Yates Mill

Last week I was passing through Raleigh, North Carolina and I stopped by Yates Mill on Lake Wheeler Road. Yates Mill is a fully restored, and operational circa 1756 gristmill.  Located in Historic Yates Mill County Park, the mill is listed on the National Register of Historic Places and is the only restored operational automatic mill in North Carolina and probably the most complete, accurate, and original example in the country. Head miller William Robbins kindly showed me around and invited me back to watch the mill operate and grind corn meal, which they do every 3rd weekend of the month, March through November. For more information, go to http://www.ncsu.edu/project/yates-mill/home.htm or http://www.wakegov.com/parks/yatesmill/default.htm.

(Photographs copyright 2011 by Dan Routh0

Cox’s Mill

A mile or so from the Hinshaw Barn near Buffalo Ford on the Deep River in Randolph County, North Carolina is Cox’s Mill, the last intact water powered grist mill in the county and one of the last in the state. Built around 1900 on Mill Creek by a Beane, it was run by several different millers during it’s history. It sits adjacent to an 18th century mill site also called Cox’s mill. Raymond and Flossie Cox ran the mill from 1938 till around 1983, grinding flour and cornmeal and then feed, using water for power till 1953 and then converting to diesel and electricity. The mill is closed now, but all of the equipment is still on site and intact including the wheel.

I stopped by the mill on a snowy day to take a couple of photographs and spoke to Miss Flossie as she is called. She talked about the history of the mill she and her husband worked for over 40 years (and she worked the equipment beside her husband Raymond) and she told me of some of the other folks who were connected to it. I found out her mother was my great aunt’s sister; small world. Then she told me that John Routh also once ran the mill. I was floored. John was my great grandfather and I live in his house. I knew he was a miller all his life, but never knew his connection with this mill.

I don’t know how long Cox’s Mill will remain. Though intact, the roof is failing and the creek is slowly eating away at it’s foundation. Unless someone restores it, and that’s not likely, it will soon disappear and along with it the last chapter of a part of Randolph County history.

Flossie and Raymond Cox (Photo courtesy of Flossie Cox)

(Photographs copyright 2010 by Dan Routh)

Fire in Franklinville


I visited another mill yesterday in Randolph County, but this time the circumstances were more unfortunate than usual. The Franklinsville Manufacturing Company, also known as the Franklinville Mill built in 1838 and the oldest water powered cotton mill left in North Carolina was heavily damaged by a fire, probably caused by arson. I met Mac Whatley of the Randolph Heritage Conservancy who owns the mill and had hoped to preserve and restore the most historic parts into a museum. Mac showed me around and the damage was pretty extensive. A very old 3 story part of the structure was destroyed. Fortunately, a portion of the mill housing a large number of historic textile artifacts was saved and they are being moved to safer storage. Old buildings like this probably don’t seem important to most people, but the cotton textile industry was at one time the backbone of the local Randolph County economy and Deep River was lined with similar facilities. The most historic of those mills deserve to be preserved and the loss of this one in Franklinville is particularly painful. For more information on the history of the mill, go to http://www.cottonmillmuseum.org.

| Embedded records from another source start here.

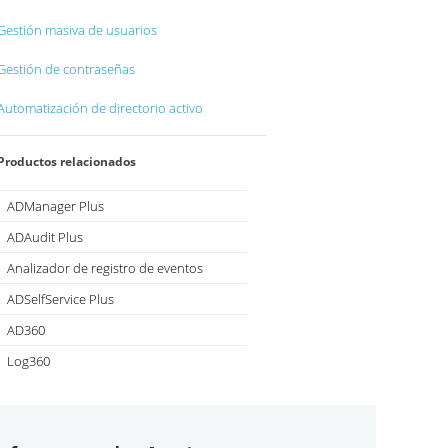
Gestión masiva de usuarios
Gestión de contraseñas
Automatización de directorio activo
Productos relacionados
ADManager Plus
Administración e informes de Active Directory
ADAudit Plus
Auditoría de Active Directory en tiempo real y UBA
Analizador de registro de eventos
Informes y análisis de registros en tiempo real
ADSelfService Plus
Administración de contraseñas de autoservicio
AD360
Gestión integrada de identidad y acceso
Log360
SIEM Integral y UEBA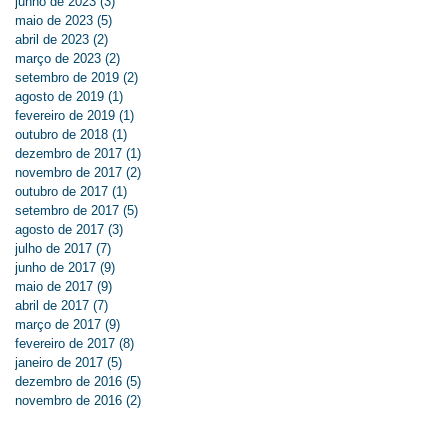
junho de 2023
(3)
3 posts
maio de 2023
(5)
5 posts
abril de 2023
(2)
2 posts
março de 2023
(2)
2 posts
setembro de 2019
(2)
2 posts
agosto de 2019
(1)
1 post
fevereiro de 2019
(1)
1 post
outubro de 2018
(1)
1 post
dezembro de 2017
(1)
1 post
novembro de 2017
(2)
2 posts
outubro de 2017
(1)
1 post
setembro de 2017
(5)
5 posts
agosto de 2017
(3)
3 posts
julho de 2017
(7)
7 posts
junho de 2017
(9)
9 posts
maio de 2017
(9)
9 posts
abril de 2017
(7)
7 posts
março de 2017
(9)
9 posts
fevereiro de 2017
(8)
8 posts
janeiro de 2017
(5)
5 posts
dezembro de 2016
(5)
5 posts
novembro de 2016
(2)
2 posts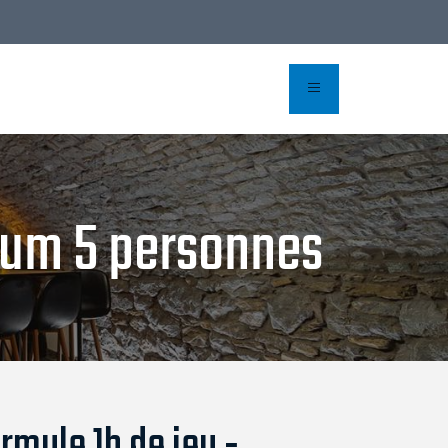
imum 5 personnes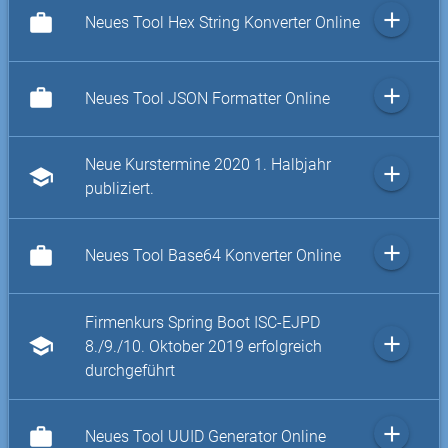
add
work
Neues Tool Hex String Konverter Online
add
work
Neues Tool JSON Formatter Online
Neue Kurstermine 2020 1. Halbjahr
add
school
publiziert.
add
work
Neues Tool Base64 Konverter Online
Firmenkurs Spring Boot ISC-EJPD
add
school
8./9./10. Oktober 2019 erfolgreich
durchgeführt
add
work
Neues Tool UUID Generator Online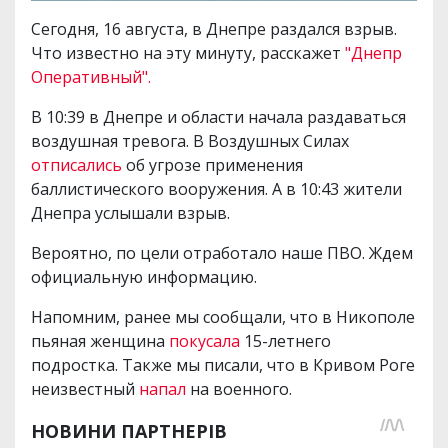
Сегодня, 16 августа, в Днепре раздался взрыв.
Что известно на эту минуту, расскажет
"Днепр
Оперативный".
В 10:39 в Днепре и области начала раздаваться
воздушная тревога. В Воздушных Силах
отписались
об угрозе применения
баллистического вооружения. А в 10:43 жители
Днепра услышали взрыв.
Вероятно, по цели отработало наше ПВО. Ждем
официальную информацию.
Напомним, ранее мы сообщали, что в Никополе
пьяная женщина
покусала
15-летнего
подростка. Также мы писали, что в Кривом Роге
неизвестный
напал
на военного.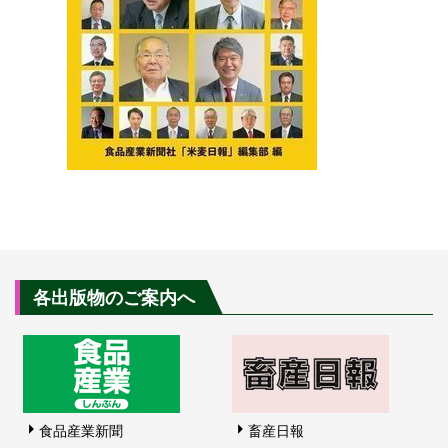
各出版物のご案内へ
食品産業新聞
畜産日報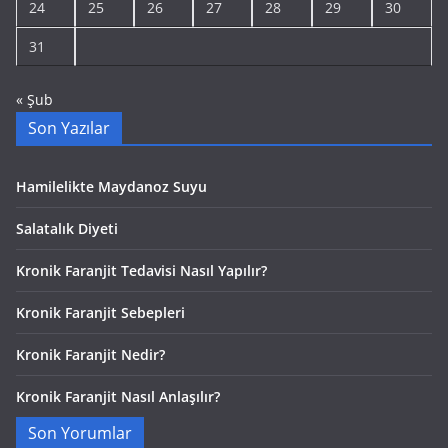
24
25
26
27
28
29
30
31
« Şub
Son Yazılar
Hamilelikte Maydanoz Suyu
Salatalık Diyeti
Kronik Faranjit Tedavisi Nasıl Yapılır?
Kronik Faranjit Sebepleri
Kronik Faranjit Nedir?
Kronik Faranjit Nasıl Anlaşılır?
Son Yorumlar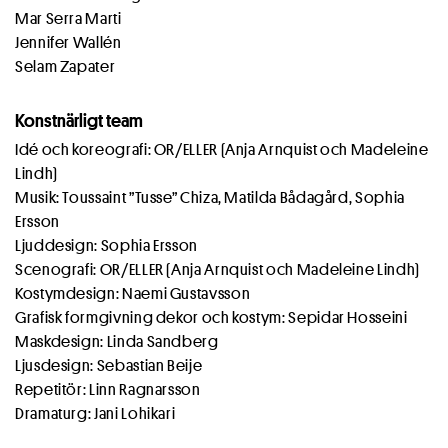
Mar Serra Marti
Jennifer Wallén
Selam Zapater
Konstnärligt team
Idé och koreografi: OR/ELLER (Anja Arnquist och Madeleine
Lindh)
Musik: Toussaint ”Tusse” Chiza, Matilda Bådagård, Sophia
Ersson
Ljuddesign: Sophia Ersson
Scenografi: OR/ELLER (Anja Arnquist och Madeleine Lindh)
Kostymdesign: Naemi Gustavsson
Grafisk formgivning dekor och kostym: Sepidar Hosseini
Maskdesign: Linda Sandberg
Ljusdesign: Sebastian Beije
Repetitör: Linn Ragnarsson
Dramaturg: Jani Lohikari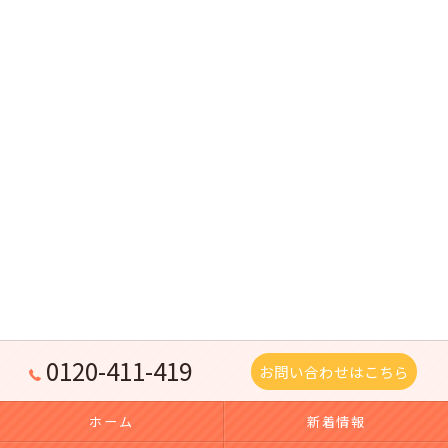
0120-411-419
お問い合わせはこちら
ホーム
新着情報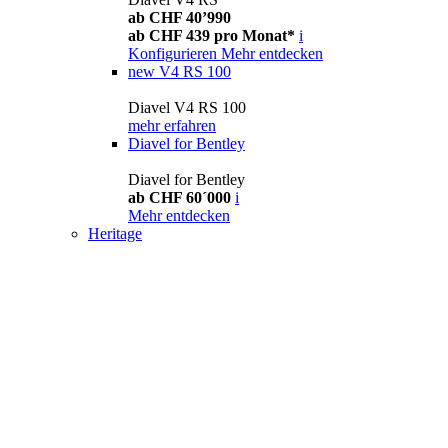
ab CHF 40’990
ab CHF 439 pro Monat*
i
Konfigurieren
Mehr entdecken
new
V4 RS 100
Diavel V4 RS 100
mehr erfahren
Diavel for Bentley
Diavel for Bentley
ab CHF 60´000
i
Mehr entdecken
Heritage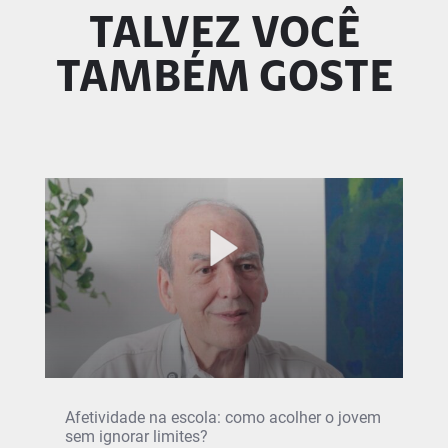
TALVEZ VOCÊ
TAMBÉM GOSTE
Afetividade na escola: como acolher o jovem
sem ignorar limites?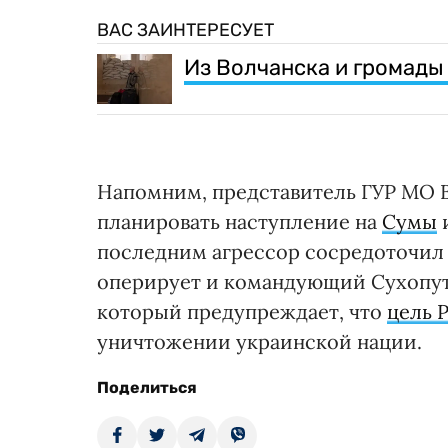
ВАС ЗАИНТЕРЕСУЕТ
Из Волчанска и громады
Напомним, представитель ГУР МО 
планировать наступление на
Сумы
последним агрессор сосредоточи
оперирует и командующий Сухопут
который предупреждает, что
цель 
уничтожении украинской нации.
Поделиться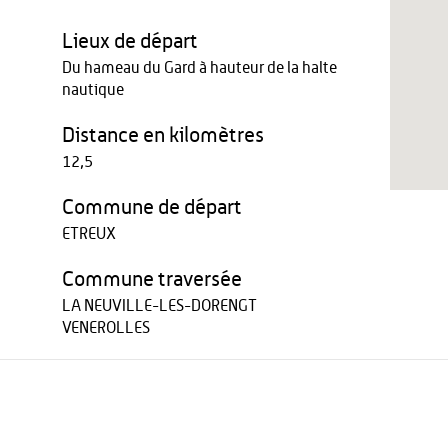
Lieux de départ
Du hameau du Gard à hauteur de la halte
nautique
Distance en kilomètres
12,5
Commune de départ
ETREUX
Commune traversée
LA NEUVILLE-LES-DORENGT
VENEROLLES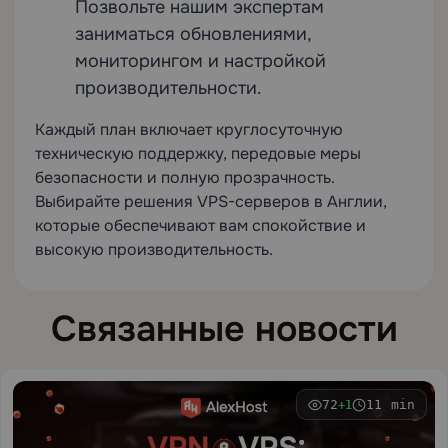
Позвольте нашим экспертам
заниматься обновлениями,
мониторингом и настройкой
производительности.
Каждый план включает круглосуточную
техническую поддержку, передовые меры
безопасности и полную прозрачность.
Выбирайте решения VPS-серверов в Англии,
которые обеспечивают вам спокойствие и
высокую производительность.
Связанные новости
72
11 min
+1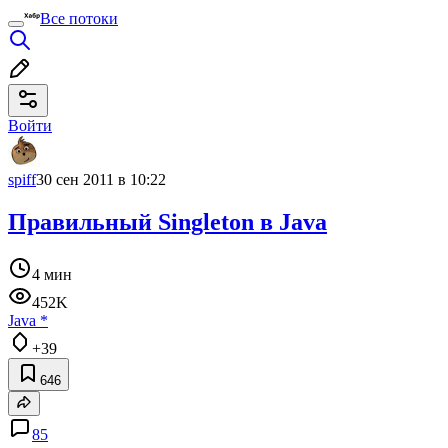
Все потоки
Войти
spiff
30 сен 2011 в 10:22
Правильный Singleton в Java
4 мин
452K
Java
*
+39
646
85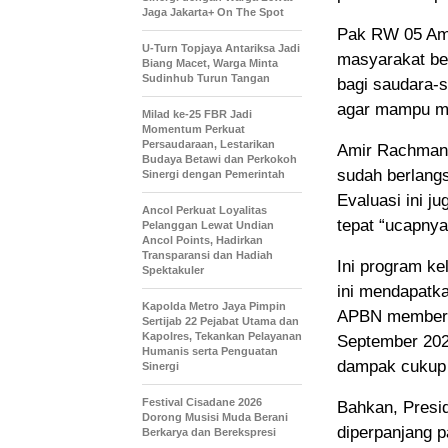
Jaga Jakarta+ On The Spot
Pak RW 05 Ami
U-Turn Topjaya Antariksa Jadi
masyarakat be
Biang Macet, Warga Minta
Sudinhub Turun Tangan
bagi saudara-
agar mampu m
Milad ke-25 FBR Jadi
Momentum Perkuat
Persaudaraan, Lestarikan
Amir Rachman 
Budaya Betawi dan Perkokoh
sudah berlang
Sinergi dengan Pemerintah
Evaluasi ini j
Ancol Perkuat Loyalitas
tepat “ucapnya
Pelanggan Lewat Undian
Ancol Points, Hadirkan
Transparansi dan Hadiah
Ini program k
Spektakuler
ini mendapatk
Kapolda Metro Jaya Pimpin
APBN memberika
Sertijab 22 Pejabat Utama dan
Kapolres, Tekankan Pelayanan
September 202
Humanis serta Penguatan
dampak cukup 
Sinergi
Festival Cisadane 2026
Bahkan, Presi
Dorong Musisi Muda Berani
diperpanjang p
Berkarya dan Berekspresi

(Photographs copyright 2010 by Dan Routh)

Mill Machinery


I made a trip out to the Old Mill of Guilford yesterday to pick up some stone ground grits for my son in New Hampshire. He’s in school at Dartmouth, and evidently grits are hard to come by in Hanover. I pick some up for him every couple of months. I enjoy going by the mill and looking at the old milling machinery. I come from a family that had about four generations of millers, so there must be some flour in my genes. And, you can fit 14 pounds of grits nicely in a USPS Flat Rate Box.






(Photographs copyright 2010 by Dan Routh)

Feline Repose

(Photograph copyright 2010 by Dan Routh)

Strutting down his wooden catwalk,
Whiskers poised, he purrs and stalks
Mice below the mill worn bedrocks,
But first he stops to strike a pose.

Yes, he knows that we can see him.
We are guests within his kingdom.
Nothing stays unless he lets them
(He even chases off the crows).

After noon he’ll find a shadow
Chase it as he fights a battle
Under brush, through herds of cattle,
Until he stops to then repose.

(Poetry copyright 2010 by Devin Routh)

Loading Feed

(Photograph copyright 2010 by Dan Routh)

Neighbor Bobby Bradds loads hog feed at the local mill in Julian, North Carolina. It’s an old style feed mill where farmers can still bring their own grain and have it custom ground. Bobby raises “farm raised” pork for the local Greensboro market. His hogs are allowed to roam in a pasture and not shut up in commercial pens, part of the rising “slow food” movement in our area.